J'ai juste eu une erreur de temps d'exécution trop long en le faisant dans un dossier de 27go contenant plus de 1300 fichiers mais cela ne c'est pas reproduit au second et troisième essai


Merci beaucoup


----------



## zeltron54 (25 Mai 2018)

Content pour toi
Si problème n'hésite pas à demander.


----------



## Pimousseu (25 Mai 2018)

J'ai eu de nouveau l'erreur


----------



## zeltron54 (25 Mai 2018)

Surprenant, cette erreur signifie que le système met trop de temps à répondre.

faudrait voir ce qui bloque, et à quel moment.
Tu peux essayer en coupant ton gros dossier en plusieurs morceaux.
J'ai essayer chez moi sur un dossier d' environ 500 fichiers, sans aucun problèmes. Alors ???
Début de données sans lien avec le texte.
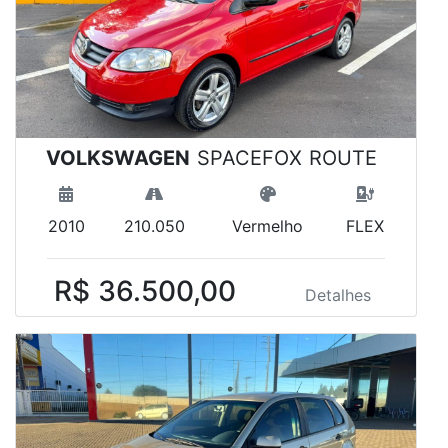
VOLKSWAGEN
SPACEFOX ROUTE
2010
210.050
Vermelho
FLEX
R$ 36.500,00
Detalhes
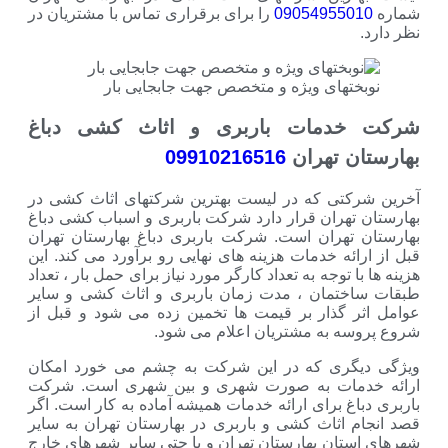
090549550
را برای برقراری تماس با مشتریان در
ختهای ویژه و متخصص جهت جابجایی بار
خدمات باربری و اثاث کشی دباغ
ن تهران
09910216516
کتی که در لیست بهترین شرکتهای اثاث کشی در
 تهران قرار دارد شرکت باربری و اسباب کشی دباغ
 تهران است. شرکت باربری دباغ بهارستان تهران
ائه خدمات هزینه های نهایی رو برآورد می کند. این
ا توجه به تعداد کارگر مورد نیاز برای حمل بار ، تعداد
ختمان ، مدت زمان باربری و اثاث کشی و سایر
ر گذار بر قیمت ها تخمین زده می شود و قبل از
سه به مشتریان اعلام می شود.
گری که در این شرکت به چشم می خورد امکان
دمات به صورت شهری و بین شهری است. شرکت
اغ برای ارائه خدمات همیشه آماده به کار است. اگر
م اثاث کشی و باربری در بهارستان تهران به سایر
ستان بهارستان تهران و یا حتی سایر شهرهای خارج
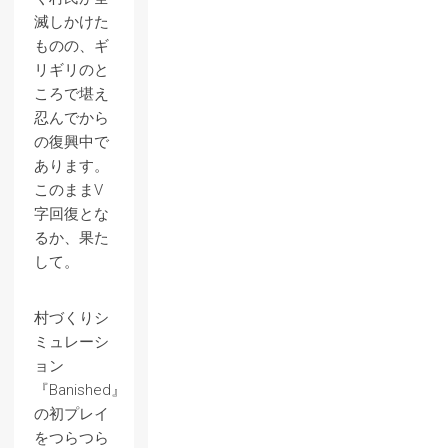
滅しかけた
ものの、ギ
リギリのと
ころで堪え
忍んでから
の復興中で
あります。
このままV
字回復とな
るか、果た
して。
村づくりシ
ミュレーシ
ョン
『Banished』
の初プレイ
をつらつら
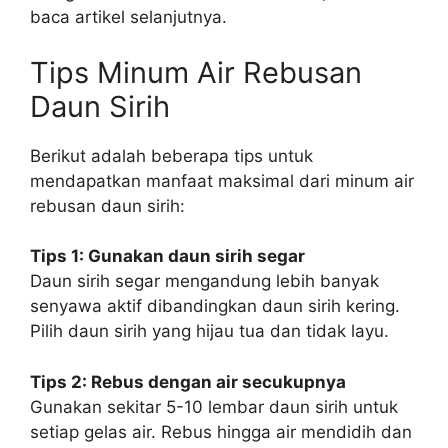
baca artikel selanjutnya.
Tips Minum Air Rebusan
Daun Sirih
Berikut adalah beberapa tips untuk
mendapatkan manfaat maksimal dari minum air
rebusan daun sirih:
Tips 1: Gunakan daun sirih segar
Daun sirih segar mengandung lebih banyak
senyawa aktif dibandingkan daun sirih kering.
Pilih daun sirih yang hijau tua dan tidak layu.
Tips 2: Rebus dengan air secukupnya
Gunakan sekitar 5-10 lembar daun sirih untuk
setiap gelas air. Rebus hingga air mendidih dan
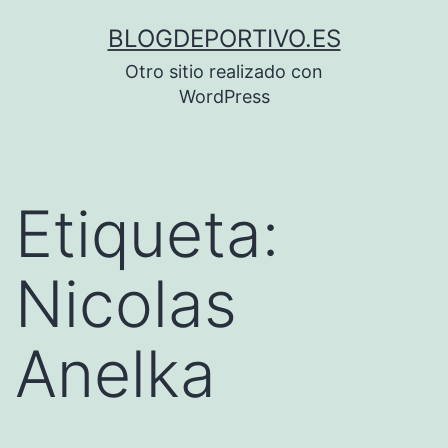
Saltar
BLOGDEPORTIVO.ES
al
Otro sitio realizado con
contenido
WordPress
Etiqueta:
Nicolas
Anelka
Est-ce que cette erreur se produit au début, (avant d'avoir déplacer le moindre fichiers) ou en cours de déplacement, et après combien ?
Si c'est au début, le script charge dans une variable la totalité des fichiers contenu dans le dossier. Il faut un certain temps.


----------



## zeltron54 (25 Mai 2018)

Tu peux aussi essayer d'ajouter un commande pour changer le temps d'attente d'un "appleevent"
Pour cela tu ajoutes juste après la ligne   "on inspecter(source, cible)"    la ligne:
with timeout of 0 seconds
et juste avant la ligne   "end inspecter"   la ligne:
end timeout

La valeur originale du timeout est de 120 secondes, tu peux l'augmenter à 1200 par exemple (soit 20 minutes), ou la mettre à 0 ce qui est équivalent à infini.
en espérant qu'il n'y est pas une erreur dans tes fichiers et qu'elle tourne sans fin.


----------



## Pimousseu (25 Mai 2018)

En fait cela se produit quand je l'exécute sur les répertoires du NAS (donc distant)
J'ai mis un timeout a 600 secondes et si cela se produit encore, je procéderais autrement


----------



## zeltron54 (25 Mai 2018)

Effectivement sur un NAS, c'est différent le script ne doit pas gérer le chemin du réseau ! et je ne peut pas essayer, je ne possède pas de NAS.
Désolé.


----------



## Pimousseu (25 Mai 2018)

En mettant le timeout a 600 cela fonctionne sans soucis

C'est parfait


----------



## zeltron54 (25 Mai 2018)

Super, moi je ne pouvais pas tester.
J'ai mis assez de commentaires dans le script cela pourra te permettre de l'adapter à tes besoins.


----------



## Aduco (21 Avril 2020)

Bonjour Zeltron,
Je tenais juste à vous signaler que votre scripte m'a rendu de grands services !
Merci à vous !


----------